Что же до поразившего Блока языка поэта из народа, то редкие диалектные слова, которыми пестрели его стихи, Есенин «извлекал» не столько из рязанского детства, сколько из словаря Владимира Даля. А свое поэтическое мастерство Есенин оттачивал в московском суриковском кружке.

Менее известно, что однотомник Пушкина из есенинской библиотеки, который сейчас хранится в Государственном музее-заповеднике Есенина в Константинове, — это подарок от отца, грамотного приказчика, служившего в лавке в Москве. Издание типографии «Товарищества И. Д. Сытина» — где до 1917 года в общей сложности вышло более 500 млн экземпляров книг ради просвещения народа.

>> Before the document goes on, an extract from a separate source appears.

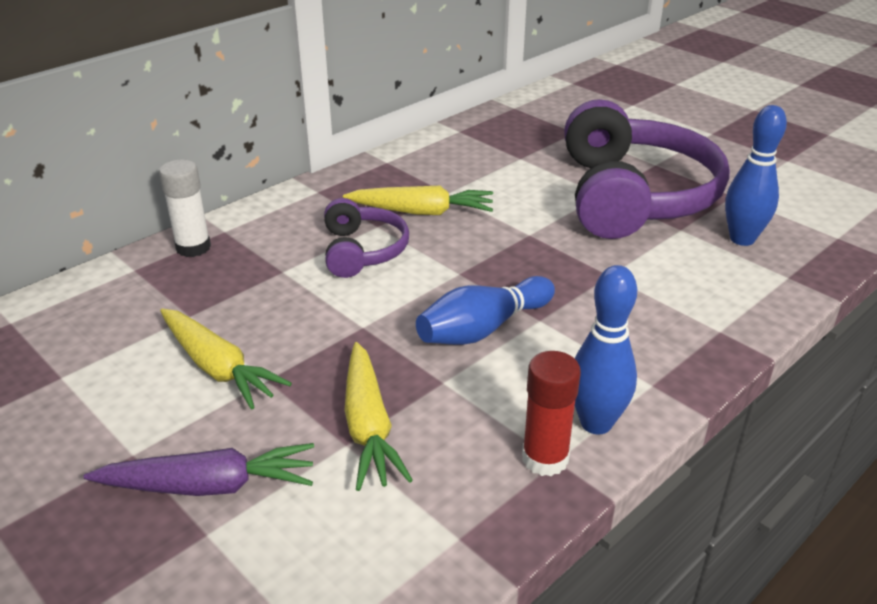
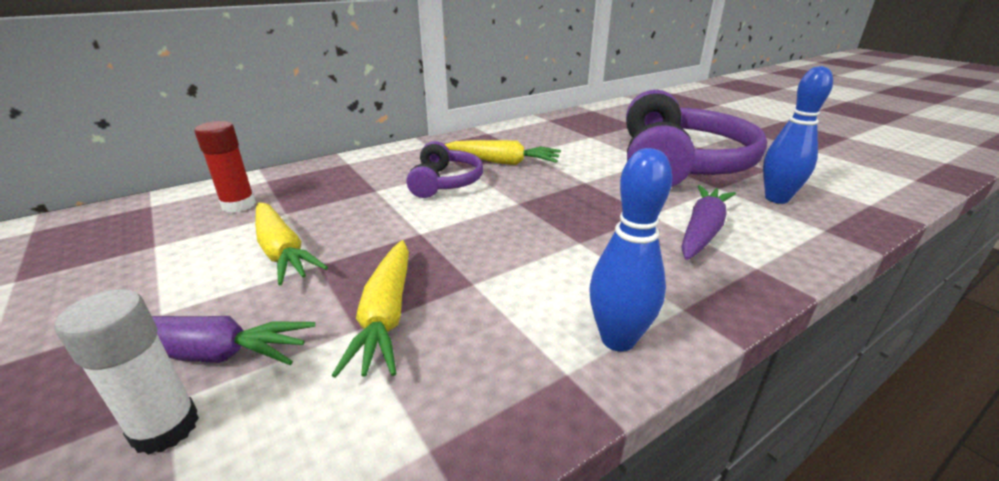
camera: 10 degrees right, 5 degrees down
white glue stick [159,159,211,257] -> white glue stick moved to [55,289,199,455]
blue bowling pin [416,276,555,345] -> none
red glue stick [522,351,581,476] -> red glue stick moved to [194,121,256,213]
none -> purple carrot [681,185,736,260]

Здесь же хранится пушкинская «История Пугачёвского бунта» издания 1887 года, сверяясь по которой Есенин писал уже своего, имажинистского «Пугачёва».

«Последний поэт деревни» вышел не только из этой деревни, но и из отпечатанного многотысячными тиражами «народного» Пушкина, из «гоголевской шинели», из Шекспира (которого — скорее всего, в переводах Кронеберга и Гербеля — Есенин знал, любил и цитировал), из этнографических исследований русского датчанина Даля.

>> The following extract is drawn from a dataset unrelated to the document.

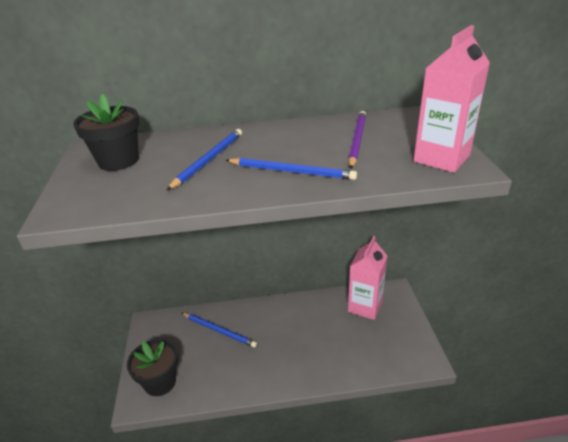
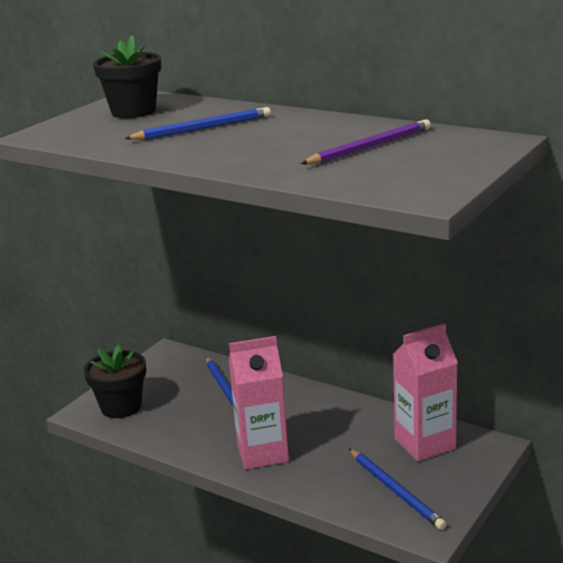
camera: 40 degrees right, 10 degrees down
blue pencil [226,158,357,180] -> blue pencil moved to [349,449,446,530]
pink carton [413,25,490,173] -> pink carton moved to [229,336,289,469]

И из Блока, которого часто называли учеником немецких романтиков и который стал для «самого наирусского из русских поэтов» одним из главных учителей.

Что, конечно, не отменяет того положения, которое Сергей Есенин обрел в русской литературе уже при жизни и сразу после смерти. Показательно, что во главе многотысячной толпы, которая 30 декабря 1925 года шла к московскому Дому печати на Никитском бульваре, несли лозунг «Погиб великий национальный поэт».

Малоизвестные или полузабытые факты из его биографии лишь добавляют штрихи к его портрету.